Desde que salió de la cárcel, Lula se ha empeñado en recuperar su imagen pisoteada una y otra vez por Bolsonaro y sus seguidores inmediatos. Desde entonces inicio la travesía para volver a la presidencia, no dejándose amilanar por los ataques de que ha sido objeto. Travesía que lo tiene adportas de alcanzar un triunfo apoyado por los tiempos en los que estuvo en la presidencia, período en el que redujo significativamente la pobreza y posicionó a Brasil dentro del concierto de naciones más poderosas del mundo. La duda está en si logra ganar con mayoría absoluta en primera vuelta.

En términos ideológicos, en los tiempos que corren, claramente Lula representa a la izquierda, en tanto que Bolsonaro a la ultraderecha. En tal sentido, dado un contexto de avances de la derecha extrema, particularmente en Europa, esta elección cobra especial importancia en el concierto latinoamericano.  En efecto, en nuestro continente la ultraderecha está al acecho, particularmente en Chile, cuyo último candidato presidencial, José Antonio Kast, no dudó en visitar Brasil para abrazar la causa bolsonarista y obtener su apoyo.

Un triunfo de Lula en Brasil tendría un efecto tonificador para una izquierda que se encuentra de capa caída a nivel mundial y un reconocimiento para quien emergió décadas atrás como un líder de los desposeídos y que ha sido injustamente perseguido.

Bolsonaro está en las cuerdas y para ello está recurriendo a golpes bajos, que es el terreno en el que mejor se mueve. Pero todo indica que esta vez no saldrá con las suyas como ocurrió hace 5 años. Eso al menos espero!

septiembre 26, 2022

El ascenso de la ultraderecha en Italia

Foto de Damiano Baschiera en Unsplash

Este domingo 25 de septiembre del 2022, tal cual estaba previsto, ganó la ultraderecha italiana. Giorgia Maloni es la gran triunfadora con tan solo 45 años, la edad de mi hijo. Me asombra cómo el postfascismo está retrotrayéndonos a tiempos que creíamos superados. Pero como bien sabemos, el ser humano parece ser un animal capaz de tropezarse más de una vez con la misma piedra.

En términos futbolísticos diríamos que la delantera encabezada por la ultratrechista Meloni y secundada por dos bufones como son Salvini y Berlusconi, ha ganado por goleada.
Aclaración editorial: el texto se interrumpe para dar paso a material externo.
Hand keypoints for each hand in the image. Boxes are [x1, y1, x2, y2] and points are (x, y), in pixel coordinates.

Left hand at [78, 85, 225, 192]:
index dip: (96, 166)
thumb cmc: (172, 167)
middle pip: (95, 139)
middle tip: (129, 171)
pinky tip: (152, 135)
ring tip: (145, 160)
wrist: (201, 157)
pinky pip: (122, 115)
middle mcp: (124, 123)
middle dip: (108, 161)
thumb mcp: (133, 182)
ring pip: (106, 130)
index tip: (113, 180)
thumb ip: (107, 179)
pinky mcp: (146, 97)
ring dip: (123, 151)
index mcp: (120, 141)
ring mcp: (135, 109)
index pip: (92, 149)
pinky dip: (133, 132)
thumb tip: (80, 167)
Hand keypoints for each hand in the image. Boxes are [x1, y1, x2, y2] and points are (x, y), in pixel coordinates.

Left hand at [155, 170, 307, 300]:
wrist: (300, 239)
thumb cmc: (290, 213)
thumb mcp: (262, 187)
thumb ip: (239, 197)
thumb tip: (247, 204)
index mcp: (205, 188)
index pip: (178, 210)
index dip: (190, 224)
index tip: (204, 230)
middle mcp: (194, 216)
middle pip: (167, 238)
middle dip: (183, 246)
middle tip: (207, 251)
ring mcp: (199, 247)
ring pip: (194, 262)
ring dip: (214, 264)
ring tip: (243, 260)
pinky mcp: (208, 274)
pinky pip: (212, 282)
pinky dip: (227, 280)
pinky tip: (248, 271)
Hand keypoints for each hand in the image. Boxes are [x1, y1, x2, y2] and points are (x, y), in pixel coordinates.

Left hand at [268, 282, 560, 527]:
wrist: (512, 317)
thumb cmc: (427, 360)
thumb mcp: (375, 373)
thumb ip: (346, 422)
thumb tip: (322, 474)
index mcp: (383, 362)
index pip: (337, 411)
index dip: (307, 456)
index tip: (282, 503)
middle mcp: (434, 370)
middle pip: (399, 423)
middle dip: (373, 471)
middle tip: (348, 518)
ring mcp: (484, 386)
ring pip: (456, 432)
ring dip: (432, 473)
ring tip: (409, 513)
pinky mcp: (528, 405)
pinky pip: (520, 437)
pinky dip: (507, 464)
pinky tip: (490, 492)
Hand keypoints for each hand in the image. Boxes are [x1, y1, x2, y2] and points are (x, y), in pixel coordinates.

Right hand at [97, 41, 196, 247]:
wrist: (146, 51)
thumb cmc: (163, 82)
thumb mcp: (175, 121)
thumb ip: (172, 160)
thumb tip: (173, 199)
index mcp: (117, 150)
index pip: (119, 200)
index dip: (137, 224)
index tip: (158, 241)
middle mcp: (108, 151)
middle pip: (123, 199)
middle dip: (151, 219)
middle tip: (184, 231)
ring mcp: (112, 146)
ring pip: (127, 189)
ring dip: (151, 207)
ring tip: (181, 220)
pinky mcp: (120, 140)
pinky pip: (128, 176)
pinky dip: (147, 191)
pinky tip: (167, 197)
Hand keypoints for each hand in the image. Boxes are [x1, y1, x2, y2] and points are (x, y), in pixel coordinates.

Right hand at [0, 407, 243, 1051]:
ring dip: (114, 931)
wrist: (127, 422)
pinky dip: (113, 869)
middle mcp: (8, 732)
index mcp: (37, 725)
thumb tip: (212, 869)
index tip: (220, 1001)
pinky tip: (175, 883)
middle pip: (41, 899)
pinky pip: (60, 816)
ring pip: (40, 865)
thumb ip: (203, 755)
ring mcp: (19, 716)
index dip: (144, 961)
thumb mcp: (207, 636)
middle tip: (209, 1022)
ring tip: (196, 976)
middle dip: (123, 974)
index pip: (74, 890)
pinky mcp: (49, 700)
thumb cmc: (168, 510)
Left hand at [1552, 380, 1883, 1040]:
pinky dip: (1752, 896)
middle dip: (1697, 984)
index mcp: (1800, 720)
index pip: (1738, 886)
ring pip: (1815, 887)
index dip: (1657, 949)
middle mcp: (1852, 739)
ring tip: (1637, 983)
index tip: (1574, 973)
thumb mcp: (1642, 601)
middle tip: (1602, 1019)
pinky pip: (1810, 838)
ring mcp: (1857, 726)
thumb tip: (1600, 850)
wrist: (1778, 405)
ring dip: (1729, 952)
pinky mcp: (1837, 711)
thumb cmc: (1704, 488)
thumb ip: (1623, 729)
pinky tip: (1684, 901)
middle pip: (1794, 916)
Cuesta entender cómo el discurso ramplón, populista, simplista del fascismo de la 2GM haya encontrado eco en la Italia actual, al igual que en no pocos otros países. La comprensión de este fenómeno es todo un desafío para lo que se supone es el sentido común. Su discurso es el clásico fascista, nacionalista, homofóbico amparado en su condición de mujer, madre, cristiana e italiana.
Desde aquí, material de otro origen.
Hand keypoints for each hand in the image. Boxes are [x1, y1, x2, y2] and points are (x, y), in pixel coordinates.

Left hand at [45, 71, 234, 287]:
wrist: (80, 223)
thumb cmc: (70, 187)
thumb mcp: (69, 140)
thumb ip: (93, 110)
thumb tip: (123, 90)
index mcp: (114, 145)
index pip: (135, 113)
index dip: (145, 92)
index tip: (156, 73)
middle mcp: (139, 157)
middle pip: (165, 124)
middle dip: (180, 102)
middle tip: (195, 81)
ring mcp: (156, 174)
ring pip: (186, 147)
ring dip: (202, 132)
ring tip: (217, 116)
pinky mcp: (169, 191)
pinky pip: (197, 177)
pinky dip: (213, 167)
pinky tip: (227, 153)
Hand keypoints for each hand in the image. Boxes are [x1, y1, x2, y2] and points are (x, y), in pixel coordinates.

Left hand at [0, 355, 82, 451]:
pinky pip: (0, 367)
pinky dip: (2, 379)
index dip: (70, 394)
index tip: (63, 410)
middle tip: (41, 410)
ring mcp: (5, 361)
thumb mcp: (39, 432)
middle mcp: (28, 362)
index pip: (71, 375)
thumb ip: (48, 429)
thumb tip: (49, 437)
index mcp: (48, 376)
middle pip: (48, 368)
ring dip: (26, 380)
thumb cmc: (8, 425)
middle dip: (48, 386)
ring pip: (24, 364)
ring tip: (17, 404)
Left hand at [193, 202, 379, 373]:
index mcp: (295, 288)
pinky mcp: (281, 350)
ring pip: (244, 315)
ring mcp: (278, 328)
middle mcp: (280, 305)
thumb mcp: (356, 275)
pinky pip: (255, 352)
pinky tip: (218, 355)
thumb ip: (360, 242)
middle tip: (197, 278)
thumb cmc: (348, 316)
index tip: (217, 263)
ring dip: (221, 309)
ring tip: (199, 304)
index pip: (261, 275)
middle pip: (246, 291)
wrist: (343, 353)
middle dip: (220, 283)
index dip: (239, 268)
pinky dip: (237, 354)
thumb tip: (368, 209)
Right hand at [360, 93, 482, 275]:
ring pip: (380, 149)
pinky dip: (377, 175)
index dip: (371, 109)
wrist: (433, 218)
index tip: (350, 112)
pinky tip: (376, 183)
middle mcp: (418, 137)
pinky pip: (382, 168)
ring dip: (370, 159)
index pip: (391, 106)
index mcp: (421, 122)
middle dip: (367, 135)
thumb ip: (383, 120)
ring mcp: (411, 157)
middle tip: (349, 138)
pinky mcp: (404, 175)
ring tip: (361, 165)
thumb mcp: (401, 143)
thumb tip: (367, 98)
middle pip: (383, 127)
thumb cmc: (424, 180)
En un mundo que está siendo preso de una inseguridad desde los más diversos frentes, el mayor atractivo de Meloni parece ser el de no ser de medias tintas; de no admitir grises, es sí o es no, es blanco o negro, estás conmigo o contra mí. Azuzan a las multitudes levantando un enemigo al cual lanzar sus dardos, sea éste el comunismo, el feminismo, la inmigración, el globalismo. Enemigos que identifican como los responsables de todos los males. Un discurso que a la vuelta de la esquina se desploma no sin antes dejar una estela de tragedias.

El triunfo de Meloni no es un caso aislado, es consecuencia de un efecto dominó, de un período signado por el miedo, la incertidumbre. Ha sido precedido por Trump y Bolsonaro y Orban, en EEUU, Brasil y Hungría. En Francia el ascenso de Marine Le Pen alcanzó a ser detenido a duras penas. En Suecia y Polonia los nacionalismos andan a la orden del día, y para qué hablar de Putín, quien se ha nutrido del nacionalismo ruso para invadir Ucrania.
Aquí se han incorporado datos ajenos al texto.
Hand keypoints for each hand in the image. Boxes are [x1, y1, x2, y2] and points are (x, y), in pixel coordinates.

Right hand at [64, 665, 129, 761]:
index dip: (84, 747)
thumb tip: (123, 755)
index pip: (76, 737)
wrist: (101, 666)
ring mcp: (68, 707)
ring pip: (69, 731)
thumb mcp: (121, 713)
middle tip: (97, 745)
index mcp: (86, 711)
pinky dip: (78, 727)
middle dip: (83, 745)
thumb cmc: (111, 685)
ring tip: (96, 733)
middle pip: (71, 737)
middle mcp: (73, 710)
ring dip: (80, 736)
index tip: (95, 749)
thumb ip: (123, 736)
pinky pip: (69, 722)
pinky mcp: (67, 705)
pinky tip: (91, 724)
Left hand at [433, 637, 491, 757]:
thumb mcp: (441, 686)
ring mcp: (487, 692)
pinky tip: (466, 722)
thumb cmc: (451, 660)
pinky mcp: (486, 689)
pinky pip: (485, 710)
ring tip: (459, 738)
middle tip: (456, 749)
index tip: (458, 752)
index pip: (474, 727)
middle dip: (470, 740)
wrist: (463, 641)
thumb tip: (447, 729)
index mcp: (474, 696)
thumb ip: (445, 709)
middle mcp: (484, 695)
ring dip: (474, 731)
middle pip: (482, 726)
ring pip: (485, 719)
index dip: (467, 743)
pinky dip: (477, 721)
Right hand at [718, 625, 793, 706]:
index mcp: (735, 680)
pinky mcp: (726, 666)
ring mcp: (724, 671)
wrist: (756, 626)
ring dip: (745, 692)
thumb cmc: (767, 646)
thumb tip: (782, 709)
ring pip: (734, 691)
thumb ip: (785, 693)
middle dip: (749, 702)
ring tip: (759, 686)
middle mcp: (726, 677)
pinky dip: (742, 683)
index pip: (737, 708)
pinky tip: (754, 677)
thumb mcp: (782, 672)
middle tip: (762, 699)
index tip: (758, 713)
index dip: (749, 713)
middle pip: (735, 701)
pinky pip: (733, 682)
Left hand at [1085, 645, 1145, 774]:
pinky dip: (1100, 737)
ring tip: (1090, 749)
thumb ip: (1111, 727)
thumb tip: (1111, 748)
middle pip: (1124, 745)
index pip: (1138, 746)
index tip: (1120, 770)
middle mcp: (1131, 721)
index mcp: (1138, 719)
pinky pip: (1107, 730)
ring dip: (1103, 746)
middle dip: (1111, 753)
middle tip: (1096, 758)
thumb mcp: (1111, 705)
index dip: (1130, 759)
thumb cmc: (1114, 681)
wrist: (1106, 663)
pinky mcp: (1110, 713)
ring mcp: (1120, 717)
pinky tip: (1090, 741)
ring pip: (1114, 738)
Italia en Europa pareciera ser lo que es Bolivia en nuestro continente, donde sus gobiernos tradicionalmente han sido de corta duración. Podríamos tranquilizarnos con que en italia todo puede ser, con que sus gobiernos son de corta duración, que más temprano que tarde, el gobierno de Meloni caerá y que la vida sigue igual.

¿Cuál es el mar de fondo tras este resultado? Me temo que es el hastío, el cansancio con una casta política que por décadas se ha dado vueltas en sí misma. La corrupción reinante también está haciendo lo suyo, la clásica avivada que termina socavando los cimientos de cualquier sociedad que se precie de tal. Lamentablemente me temo que la ciudadanía termine apelando a los peores. Como quien dice, poniendo a los gatos a cuidar la carnicería. Ojalá me equivoque!